Feitas essas considerações, volto a lembrar que as duas  classes estavam trabalhando muito bem, cada uma fazendo os eu trabalho, sem interferência no trabalho do outro. Que o governo do Estado não está interessado em se mudar o que foi feito em governos anteriores, que por sinal, está na esfera do mesmo partido que aprovara a lei 11.470( O PT).

Deixamos bem claro, que nenhum Auditor Fiscal quer trabalhar no Trânsito de Mercadorias e se for, será contra a sua vontade. Se houver alguém interessado, retiro o que acabei de dizer, pois até agora nem os que estão contra o Agentes de Tributos estão querendo tal tarefa  para si.

Esse tipo de polêmica só serviu para dar grandes prejuízos ao Estado.
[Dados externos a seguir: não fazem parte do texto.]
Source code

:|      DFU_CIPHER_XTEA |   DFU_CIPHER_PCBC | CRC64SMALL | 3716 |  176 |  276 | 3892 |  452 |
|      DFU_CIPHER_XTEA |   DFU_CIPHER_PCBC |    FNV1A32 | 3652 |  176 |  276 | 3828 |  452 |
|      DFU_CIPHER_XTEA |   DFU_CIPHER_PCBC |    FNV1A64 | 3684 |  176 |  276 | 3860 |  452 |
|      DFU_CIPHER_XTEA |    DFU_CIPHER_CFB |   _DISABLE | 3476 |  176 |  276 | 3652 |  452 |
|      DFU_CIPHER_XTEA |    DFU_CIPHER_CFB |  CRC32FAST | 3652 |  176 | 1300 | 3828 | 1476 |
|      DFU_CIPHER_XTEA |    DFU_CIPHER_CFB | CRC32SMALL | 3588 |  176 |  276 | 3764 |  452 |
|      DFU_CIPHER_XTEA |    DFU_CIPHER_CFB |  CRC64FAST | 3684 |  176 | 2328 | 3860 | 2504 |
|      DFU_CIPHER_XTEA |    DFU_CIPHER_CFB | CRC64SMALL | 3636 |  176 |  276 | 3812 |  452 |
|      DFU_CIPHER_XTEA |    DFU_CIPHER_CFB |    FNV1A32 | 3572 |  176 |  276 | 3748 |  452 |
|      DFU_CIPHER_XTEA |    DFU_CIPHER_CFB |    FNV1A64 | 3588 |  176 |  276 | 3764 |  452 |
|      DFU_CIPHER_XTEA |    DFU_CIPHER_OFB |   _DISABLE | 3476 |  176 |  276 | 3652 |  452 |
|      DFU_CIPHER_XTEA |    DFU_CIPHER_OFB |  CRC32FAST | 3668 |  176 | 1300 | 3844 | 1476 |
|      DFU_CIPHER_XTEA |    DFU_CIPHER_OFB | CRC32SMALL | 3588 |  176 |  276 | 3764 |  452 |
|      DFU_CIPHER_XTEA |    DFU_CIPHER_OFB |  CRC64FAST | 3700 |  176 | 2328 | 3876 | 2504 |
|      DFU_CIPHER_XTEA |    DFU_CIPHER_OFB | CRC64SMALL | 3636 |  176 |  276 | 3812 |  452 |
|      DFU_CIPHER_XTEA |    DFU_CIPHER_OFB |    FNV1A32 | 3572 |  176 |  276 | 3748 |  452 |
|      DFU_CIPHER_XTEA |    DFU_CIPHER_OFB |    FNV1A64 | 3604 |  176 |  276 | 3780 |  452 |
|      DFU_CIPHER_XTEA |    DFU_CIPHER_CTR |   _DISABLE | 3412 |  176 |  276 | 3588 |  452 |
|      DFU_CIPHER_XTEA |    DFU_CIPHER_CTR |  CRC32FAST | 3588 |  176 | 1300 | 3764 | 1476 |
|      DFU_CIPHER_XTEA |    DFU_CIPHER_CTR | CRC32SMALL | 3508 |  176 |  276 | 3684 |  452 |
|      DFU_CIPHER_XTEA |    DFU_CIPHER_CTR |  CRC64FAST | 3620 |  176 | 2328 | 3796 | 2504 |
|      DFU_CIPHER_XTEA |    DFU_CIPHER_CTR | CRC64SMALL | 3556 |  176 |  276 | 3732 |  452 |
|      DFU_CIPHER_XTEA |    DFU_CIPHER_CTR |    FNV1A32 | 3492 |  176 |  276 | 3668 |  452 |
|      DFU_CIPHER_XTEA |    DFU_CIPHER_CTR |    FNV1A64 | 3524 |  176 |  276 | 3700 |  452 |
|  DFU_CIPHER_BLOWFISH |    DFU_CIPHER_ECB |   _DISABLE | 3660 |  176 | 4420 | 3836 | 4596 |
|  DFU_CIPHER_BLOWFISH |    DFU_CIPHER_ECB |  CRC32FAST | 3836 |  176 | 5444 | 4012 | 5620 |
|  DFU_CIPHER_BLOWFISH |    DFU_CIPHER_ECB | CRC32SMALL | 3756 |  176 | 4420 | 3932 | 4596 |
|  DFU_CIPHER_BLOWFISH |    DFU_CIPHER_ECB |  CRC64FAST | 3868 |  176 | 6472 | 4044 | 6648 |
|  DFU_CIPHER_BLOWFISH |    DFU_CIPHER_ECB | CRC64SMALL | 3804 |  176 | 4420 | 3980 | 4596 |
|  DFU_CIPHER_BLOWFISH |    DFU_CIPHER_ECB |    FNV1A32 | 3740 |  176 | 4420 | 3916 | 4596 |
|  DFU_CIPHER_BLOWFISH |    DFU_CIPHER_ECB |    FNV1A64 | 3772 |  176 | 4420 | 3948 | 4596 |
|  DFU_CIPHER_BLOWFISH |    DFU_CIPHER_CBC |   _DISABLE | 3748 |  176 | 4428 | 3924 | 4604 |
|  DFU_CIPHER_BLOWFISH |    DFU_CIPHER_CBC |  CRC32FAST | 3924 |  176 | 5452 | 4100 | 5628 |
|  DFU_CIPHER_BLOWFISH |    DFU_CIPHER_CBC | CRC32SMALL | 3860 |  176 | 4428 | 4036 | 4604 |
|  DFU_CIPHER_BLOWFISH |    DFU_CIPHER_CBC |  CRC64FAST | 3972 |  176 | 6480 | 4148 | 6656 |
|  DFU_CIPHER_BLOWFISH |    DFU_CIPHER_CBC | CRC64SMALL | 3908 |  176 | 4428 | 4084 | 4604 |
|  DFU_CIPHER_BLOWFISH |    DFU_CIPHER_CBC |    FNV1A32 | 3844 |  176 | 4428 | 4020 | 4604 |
Os Agentes de Tributos estão impedidos de lavrar os autos de infração que faziam desde há doze anos ou antes ( de fsto) e os Auditores, os que forem para o Trânsito, com autos a serem anulados, irão, também, dar com os burros n água.

Há também mais um detalhe: Muitos Auditores estão em vias de se aposentarem, e eu pergunto: Quem vai lavrar os auto do Trânsito de Mercadorias se os Auditores Fiscais são insuficientes para o  Trânsito, Simples Nacional e o próprio Comercio?

Enfim, para nós Auditores Fiscais e Agentes de Tributos, e para o Estado com sua função fiscalizadora, nada de novo e nada de melhor. Pelo que se conhece, nem mesmo nos pênaltis esse assunto ficará bem resolvido de forma satisfatória… Uma Classe sempre deve ser elevada, desde que os seus componentes tenham sido bastante responsáveis.

Forte abraço, poeta! José Arnaldo Brito Moitinho.